Segment Start: The data

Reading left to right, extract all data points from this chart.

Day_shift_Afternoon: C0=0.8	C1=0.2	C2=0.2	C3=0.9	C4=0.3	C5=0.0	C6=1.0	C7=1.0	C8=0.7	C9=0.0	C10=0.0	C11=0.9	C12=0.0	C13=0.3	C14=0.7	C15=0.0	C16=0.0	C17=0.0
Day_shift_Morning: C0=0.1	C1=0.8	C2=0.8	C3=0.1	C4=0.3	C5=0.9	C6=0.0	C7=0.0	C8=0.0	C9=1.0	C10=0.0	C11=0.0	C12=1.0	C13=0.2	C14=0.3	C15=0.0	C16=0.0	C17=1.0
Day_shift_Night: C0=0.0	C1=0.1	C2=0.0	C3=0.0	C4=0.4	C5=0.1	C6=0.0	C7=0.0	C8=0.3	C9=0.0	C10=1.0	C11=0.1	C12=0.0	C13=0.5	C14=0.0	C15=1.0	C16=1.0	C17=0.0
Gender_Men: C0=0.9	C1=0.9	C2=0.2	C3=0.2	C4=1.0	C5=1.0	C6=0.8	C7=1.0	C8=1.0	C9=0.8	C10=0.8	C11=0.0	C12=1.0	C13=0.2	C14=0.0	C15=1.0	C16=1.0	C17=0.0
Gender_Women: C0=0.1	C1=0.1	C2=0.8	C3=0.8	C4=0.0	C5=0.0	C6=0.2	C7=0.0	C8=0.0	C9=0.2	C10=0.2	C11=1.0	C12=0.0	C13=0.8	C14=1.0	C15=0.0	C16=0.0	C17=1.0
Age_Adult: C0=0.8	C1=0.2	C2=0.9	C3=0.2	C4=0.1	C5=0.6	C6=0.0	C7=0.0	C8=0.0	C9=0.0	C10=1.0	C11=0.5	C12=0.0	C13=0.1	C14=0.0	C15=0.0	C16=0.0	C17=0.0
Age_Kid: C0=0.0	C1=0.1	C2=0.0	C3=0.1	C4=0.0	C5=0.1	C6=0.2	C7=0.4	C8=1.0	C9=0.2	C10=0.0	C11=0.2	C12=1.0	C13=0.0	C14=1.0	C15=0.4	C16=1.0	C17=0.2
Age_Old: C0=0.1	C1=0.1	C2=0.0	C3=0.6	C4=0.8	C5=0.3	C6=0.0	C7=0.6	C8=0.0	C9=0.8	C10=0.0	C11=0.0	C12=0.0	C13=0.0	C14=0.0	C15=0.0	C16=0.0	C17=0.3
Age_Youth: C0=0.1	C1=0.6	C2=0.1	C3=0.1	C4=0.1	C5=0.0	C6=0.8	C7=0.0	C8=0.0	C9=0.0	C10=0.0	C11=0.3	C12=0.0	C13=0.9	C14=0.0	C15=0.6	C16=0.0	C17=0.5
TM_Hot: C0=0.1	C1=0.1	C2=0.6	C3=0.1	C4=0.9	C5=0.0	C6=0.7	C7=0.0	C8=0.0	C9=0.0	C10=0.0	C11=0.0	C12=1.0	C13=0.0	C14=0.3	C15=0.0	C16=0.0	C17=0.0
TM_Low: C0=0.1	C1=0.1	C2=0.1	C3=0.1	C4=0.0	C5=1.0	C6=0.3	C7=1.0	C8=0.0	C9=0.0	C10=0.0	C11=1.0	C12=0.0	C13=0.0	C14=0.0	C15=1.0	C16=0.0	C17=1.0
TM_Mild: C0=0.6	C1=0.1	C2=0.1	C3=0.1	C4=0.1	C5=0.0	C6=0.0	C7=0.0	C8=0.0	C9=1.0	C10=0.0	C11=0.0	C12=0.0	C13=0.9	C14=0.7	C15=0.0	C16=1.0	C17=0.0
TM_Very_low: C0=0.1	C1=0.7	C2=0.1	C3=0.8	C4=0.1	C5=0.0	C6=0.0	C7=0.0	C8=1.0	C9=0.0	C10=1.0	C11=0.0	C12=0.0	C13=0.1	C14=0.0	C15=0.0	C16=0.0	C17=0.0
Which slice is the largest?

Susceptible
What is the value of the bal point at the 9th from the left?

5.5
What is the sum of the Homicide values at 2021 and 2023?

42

Segment End: The data

▶ [What is needed] Set down every row above again, word for word and in the same order, with each line unchanged.

▶ [Answer box]
Reading left to right, extract all data points from this chart.

Day_shift_Afternoon: C0=0.8	C1=0.2	C2=0.2	C3=0.9	C4=0.3	C5=0.0	C6=1.0	C7=1.0	C8=0.7	C9=0.0	C10=0.0	C11=0.9	C12=0.0	C13=0.3	C14=0.7	C15=0.0	C16=0.0	C17=0.0
Day_shift_Morning: C0=0.1	C1=0.8	C2=0.8	C3=0.1	C4=0.3	C5=0.9	C6=0.0	C7=0.0	C8=0.0	C9=1.0	C10=0.0	C11=0.0	C12=1.0	C13=0.2	C14=0.3	C15=0.0	C16=0.0	C17=1.0
Day_shift_Night: C0=0.0	C1=0.1	C2=0.0	C3=0.0	C4=0.4	C5=0.1	C6=0.0	C7=0.0	C8=0.3	C9=0.0	C10=1.0	C11=0.1	C12=0.0	C13=0.5	C14=0.0	C15=1.0	C16=1.0	C17=0.0
Gender_Men: C0=0.9	C1=0.9	C2=0.2	C3=0.2	C4=1.0	C5=1.0	C6=0.8	C7=1.0	C8=1.0	C9=0.8	C10=0.8	C11=0.0	C12=1.0	C13=0.2	C14=0.0	C15=1.0	C16=1.0	C17=0.0
Gender_Women: C0=0.1	C1=0.1	C2=0.8	C3=0.8	C4=0.0	C5=0.0	C6=0.2	C7=0.0	C8=0.0	C9=0.2	C10=0.2	C11=1.0	C12=0.0	C13=0.8	C14=1.0	C15=0.0	C16=0.0	C17=1.0
Age_Adult: C0=0.8	C1=0.2	C2=0.9	C3=0.2	C4=0.1	C5=0.6	C6=0.0	C7=0.0	C8=0.0	C9=0.0	C10=1.0	C11=0.5	C12=0.0	C13=0.1	C14=0.0	C15=0.0	C16=0.0	C17=0.0
Age_Kid: C0=0.0	C1=0.1	C2=0.0	C3=0.1	C4=0.0	C5=0.1	C6=0.2	C7=0.4	C8=1.0	C9=0.2	C10=0.0	C11=0.2	C12=1.0	C13=0.0	C14=1.0	C15=0.4	C16=1.0	C17=0.2
Age_Old: C0=0.1	C1=0.1	C2=0.0	C3=0.6	C4=0.8	C5=0.3	C6=0.0	C7=0.6	C8=0.0	C9=0.8	C10=0.0	C11=0.0	C12=0.0	C13=0.0	C14=0.0	C15=0.0	C16=0.0	C17=0.3
Age_Youth: C0=0.1	C1=0.6	C2=0.1	C3=0.1	C4=0.1	C5=0.0	C6=0.8	C7=0.0	C8=0.0	C9=0.0	C10=0.0	C11=0.3	C12=0.0	C13=0.9	C14=0.0	C15=0.6	C16=0.0	C17=0.5
TM_Hot: C0=0.1	C1=0.1	C2=0.6	C3=0.1	C4=0.9	C5=0.0	C6=0.7	C7=0.0	C8=0.0	C9=0.0	C10=0.0	C11=0.0	C12=1.0	C13=0.0	C14=0.3	C15=0.0	C16=0.0	C17=0.0
TM_Low: C0=0.1	C1=0.1	C2=0.1	C3=0.1	C4=0.0	C5=1.0	C6=0.3	C7=1.0	C8=0.0	C9=0.0	C10=0.0	C11=1.0	C12=0.0	C13=0.0	C14=0.0	C15=1.0	C16=0.0	C17=1.0
TM_Mild: C0=0.6	C1=0.1	C2=0.1	C3=0.1	C4=0.1	C5=0.0	C6=0.0	C7=0.0	C8=0.0	C9=1.0	C10=0.0	C11=0.0	C12=0.0	C13=0.9	C14=0.7	C15=0.0	C16=1.0	C17=0.0
TM_Very_low: C0=0.1	C1=0.7	C2=0.1	C3=0.8	C4=0.1	C5=0.0	C6=0.0	C7=0.0	C8=1.0	C9=0.0	C10=1.0	C11=0.0	C12=0.0	C13=0.1	C14=0.0	C15=0.0	C16=0.0	C17=0.0
Which slice is the largest?

Susceptible
What is the value of the bal point at the 9th from the left?

5.5
What is the sum of the Homicide values at 2021 and 2023?

42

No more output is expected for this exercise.